→ **Aangeleverde tekst**:
━━━━━━━━━━━━━━━━━━━━

Rechtbank Arnhem 27 april 1939, NJ 1940/570 en Rechtbank Rotterdam 11 april 2018, ECLI:NL:RBROT:2018:3425
Rb. Rotterdam, 24-01-2022, nr. 9256421 VC VERZ 21-411
ECLI:NL:RBROT:2022:1475
- Instantie
Rechtbank Rotterdam
- Datum
24-01-2022
- Zaaknummer
9256421 VC VERZ 21-411
- Vakgebied(en)
Personen- en familierecht (V)
- Brondocumenten en formele relaties
ECLI:NL:RBROT:2022:1475, Uitspraak, Rechtbank Rotterdam, 24‑01‑2022; (Beschikking)
- Vindplaatsen
ERF-Updates.nl 2022-0061
Jurisprudentie Erfrecht 2022/66 met annotatie van Jong, E.A. de
JERF 2022/66 met annotatie van Jong, E.A. de
JERF Actueel 2022/72
Notamail 2022/51
Uitspraak 24‑01‑2022
Inhoudsindicatie
Executeur mag aan het doen van rekening en verantwoording niet de voorwaarde verbinden dat hem décharge wordt verleend. Kantonrechter is overigens van oordeel dat executeur/afwikkelingsbewindvoerder zich naar behoren van haar taak heeft gekweten.
Partij(en)
RECHTBANK ROTTERDAM
Team kanton
zaaknummer: 9256421\ VC VERZ 21-411
beschikking van 24 januari 2022 van de kantonrechter, zitting houdende te Dordrecht,
inzake het verzoek van:
mr. M.K. Kroek ,
kantoorhoudende te Steenwijk ,
in de hoedanigheid van executeur/afwikkelingsbewindvoerder van de nalatenschap van [naam erflater] ,
verzoekster.
Belanghebbende:
[naam jongmeerderjarige] ,
wonende te [woonplaats jongmeerderjarige] .
1. De procedure
1.1.
Het verloop van de procedure blijkt uit het volgende:
- -
het verzoekschrift, ontvangen ter griffie op 3 juni 2021;
- -
de aantekening dat een mondelinge behandeling heeft plaatsgevonden op 13 juli 2021;
- -
het e-mailbericht d.d. 16 juli 2021 van mr. Kroek;
- -
het e-mailbericht d.d. 20 juli 2021 van de griffier aan de heer [persoon B] van Navilex;
- -
het e-mailbericht d.d. 20 juli 2021 van de heer [persoon B] van Navilex;
- -
het e-mailbericht d.d. 27 juli 2021 van de griffier aan mr. Kroek;
- -
het e-mailbericht d.d. 27 juli 2021 van mr. Kroek;
- -
het e-mailbericht d.d. 1 oktober 2021 van de griffier aan mr. Kroek;
- -
de brief d.d. 8 november 2021 van mr. Kroek;
- -
de brief d.d. 25 november 2021 van de griffier aan mevrouw [persoon A] ;
- -
de overgelegde producties.

━━━━━━━━━━━━━━━━━━━━

→ **Aangeleverde gegevens**:

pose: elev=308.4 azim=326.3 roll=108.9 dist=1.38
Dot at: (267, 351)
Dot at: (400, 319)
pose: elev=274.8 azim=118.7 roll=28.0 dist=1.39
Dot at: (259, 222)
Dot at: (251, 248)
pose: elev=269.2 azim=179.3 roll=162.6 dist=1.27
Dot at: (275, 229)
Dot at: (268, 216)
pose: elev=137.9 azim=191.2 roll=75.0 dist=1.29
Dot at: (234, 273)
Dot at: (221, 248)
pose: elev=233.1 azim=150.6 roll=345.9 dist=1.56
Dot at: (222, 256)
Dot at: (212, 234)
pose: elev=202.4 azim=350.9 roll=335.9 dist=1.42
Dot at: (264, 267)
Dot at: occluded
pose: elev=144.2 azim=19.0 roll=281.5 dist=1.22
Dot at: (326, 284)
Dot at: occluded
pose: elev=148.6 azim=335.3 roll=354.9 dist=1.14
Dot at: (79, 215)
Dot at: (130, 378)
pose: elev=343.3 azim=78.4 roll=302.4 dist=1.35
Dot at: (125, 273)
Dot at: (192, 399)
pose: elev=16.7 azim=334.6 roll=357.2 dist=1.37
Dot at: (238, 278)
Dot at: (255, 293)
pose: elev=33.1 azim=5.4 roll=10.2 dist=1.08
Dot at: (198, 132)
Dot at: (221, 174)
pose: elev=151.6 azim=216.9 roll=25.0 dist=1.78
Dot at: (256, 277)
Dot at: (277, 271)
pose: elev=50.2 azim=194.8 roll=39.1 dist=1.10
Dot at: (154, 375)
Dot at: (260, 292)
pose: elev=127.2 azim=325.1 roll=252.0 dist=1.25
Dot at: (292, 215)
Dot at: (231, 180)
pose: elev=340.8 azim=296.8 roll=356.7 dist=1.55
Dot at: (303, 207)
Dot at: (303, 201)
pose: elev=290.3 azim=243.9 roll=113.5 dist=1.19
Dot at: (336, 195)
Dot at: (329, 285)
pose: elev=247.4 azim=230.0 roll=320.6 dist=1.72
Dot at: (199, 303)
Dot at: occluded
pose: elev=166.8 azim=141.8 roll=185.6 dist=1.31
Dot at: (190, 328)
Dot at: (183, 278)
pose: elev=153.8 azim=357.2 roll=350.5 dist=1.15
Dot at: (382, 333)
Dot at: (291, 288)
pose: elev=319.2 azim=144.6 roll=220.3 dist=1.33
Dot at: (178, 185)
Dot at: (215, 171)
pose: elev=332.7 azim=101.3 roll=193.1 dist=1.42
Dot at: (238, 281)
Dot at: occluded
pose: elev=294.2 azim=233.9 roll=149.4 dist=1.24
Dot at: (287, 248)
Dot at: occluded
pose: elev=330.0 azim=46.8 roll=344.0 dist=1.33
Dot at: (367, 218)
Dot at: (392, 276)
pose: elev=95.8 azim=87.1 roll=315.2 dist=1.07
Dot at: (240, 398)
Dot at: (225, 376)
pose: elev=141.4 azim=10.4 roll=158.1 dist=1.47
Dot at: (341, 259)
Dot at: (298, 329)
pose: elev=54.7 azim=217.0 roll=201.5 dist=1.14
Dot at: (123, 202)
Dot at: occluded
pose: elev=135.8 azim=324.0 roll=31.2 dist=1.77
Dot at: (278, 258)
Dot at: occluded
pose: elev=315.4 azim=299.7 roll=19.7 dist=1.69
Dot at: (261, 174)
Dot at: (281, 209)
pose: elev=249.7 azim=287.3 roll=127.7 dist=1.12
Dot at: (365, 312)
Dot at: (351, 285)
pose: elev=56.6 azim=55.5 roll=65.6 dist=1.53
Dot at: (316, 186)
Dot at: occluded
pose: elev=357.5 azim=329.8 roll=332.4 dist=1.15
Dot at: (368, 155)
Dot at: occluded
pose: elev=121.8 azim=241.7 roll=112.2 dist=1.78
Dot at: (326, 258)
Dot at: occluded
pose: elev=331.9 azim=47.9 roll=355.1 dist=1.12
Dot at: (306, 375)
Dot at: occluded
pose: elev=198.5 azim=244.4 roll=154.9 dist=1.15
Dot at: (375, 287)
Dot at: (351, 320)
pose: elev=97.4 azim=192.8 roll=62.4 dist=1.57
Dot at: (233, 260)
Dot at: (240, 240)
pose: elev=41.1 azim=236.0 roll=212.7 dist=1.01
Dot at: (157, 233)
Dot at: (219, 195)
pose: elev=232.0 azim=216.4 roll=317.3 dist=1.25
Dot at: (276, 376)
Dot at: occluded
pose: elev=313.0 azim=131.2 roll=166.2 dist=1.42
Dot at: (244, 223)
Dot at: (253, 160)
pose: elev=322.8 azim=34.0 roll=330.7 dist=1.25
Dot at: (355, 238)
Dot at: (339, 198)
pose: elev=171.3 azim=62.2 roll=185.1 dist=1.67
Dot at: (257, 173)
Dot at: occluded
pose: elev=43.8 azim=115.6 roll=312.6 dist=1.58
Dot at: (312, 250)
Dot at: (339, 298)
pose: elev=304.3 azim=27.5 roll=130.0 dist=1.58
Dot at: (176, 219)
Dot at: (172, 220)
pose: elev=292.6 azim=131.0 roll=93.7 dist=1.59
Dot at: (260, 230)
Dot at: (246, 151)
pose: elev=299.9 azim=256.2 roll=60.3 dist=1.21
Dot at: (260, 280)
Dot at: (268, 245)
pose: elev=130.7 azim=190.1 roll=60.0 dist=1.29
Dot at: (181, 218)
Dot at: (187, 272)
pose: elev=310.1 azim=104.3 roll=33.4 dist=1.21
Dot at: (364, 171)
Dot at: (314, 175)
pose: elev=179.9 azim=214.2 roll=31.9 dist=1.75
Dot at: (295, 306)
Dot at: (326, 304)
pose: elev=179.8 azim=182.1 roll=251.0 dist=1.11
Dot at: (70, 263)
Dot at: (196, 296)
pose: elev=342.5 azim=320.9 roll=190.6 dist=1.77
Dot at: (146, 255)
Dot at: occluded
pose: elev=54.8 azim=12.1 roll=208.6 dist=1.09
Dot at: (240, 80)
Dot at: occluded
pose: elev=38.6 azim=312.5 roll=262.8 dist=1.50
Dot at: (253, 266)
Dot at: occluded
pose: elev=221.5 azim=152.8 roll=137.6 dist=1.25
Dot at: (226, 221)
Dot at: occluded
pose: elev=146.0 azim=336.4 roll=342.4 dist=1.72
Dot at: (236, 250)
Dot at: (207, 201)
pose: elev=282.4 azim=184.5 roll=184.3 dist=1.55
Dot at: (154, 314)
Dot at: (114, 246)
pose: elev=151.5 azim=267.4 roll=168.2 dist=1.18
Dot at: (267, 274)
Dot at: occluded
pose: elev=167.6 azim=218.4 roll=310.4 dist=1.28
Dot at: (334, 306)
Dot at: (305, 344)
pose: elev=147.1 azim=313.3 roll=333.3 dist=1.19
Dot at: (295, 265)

━━━━━━━━━━━━━━━━━━━━

→ **Gegeven opdracht 1**:
Geef alle vindplaatsen die de uitspraak vermeldt.
→ **Gegeven opdracht 2**:
Druk het deel van de uitspraak af dat begint met "- Brondocumenten en" en doorloopt tot en met "taak heeft gekweten.".
De items zijn apart materiaal en horen niet bij de uitspraak.

→ **Antwoord 1**:
- ERF-Updates.nl 2022-0061
- Jurisprudentie Erfrecht 2022/66 met annotatie van Jong, E.A. de
- JERF 2022/66 met annotatie van Jong, E.A. de
- JERF Actueel 2022/72
- Notamail 2022/51

→ **Antwoord 2**:
- Brondocumenten en formele relaties
ECLI:NL:RBROT:2022:1475, Uitspraak, Rechtbank Rotterdam, 24‑01‑2022; (Beschikking)
- Vindplaatsen
ERF-Updates.nl 2022-0061
Jurisprudentie Erfrecht 2022/66 met annotatie van Jong, E.A. de
JERF 2022/66 met annotatie van Jong, E.A. de
JERF Actueel 2022/72
Notamail 2022/51
Uitspraak 24‑01‑2022
Inhoudsindicatie
Executeur mag aan het doen van rekening en verantwoording niet de voorwaarde verbinden dat hem décharge wordt verleend. Kantonrechter is overigens van oordeel dat executeur/afwikkelingsbewindvoerder zich naar behoren van haar taak heeft gekweten.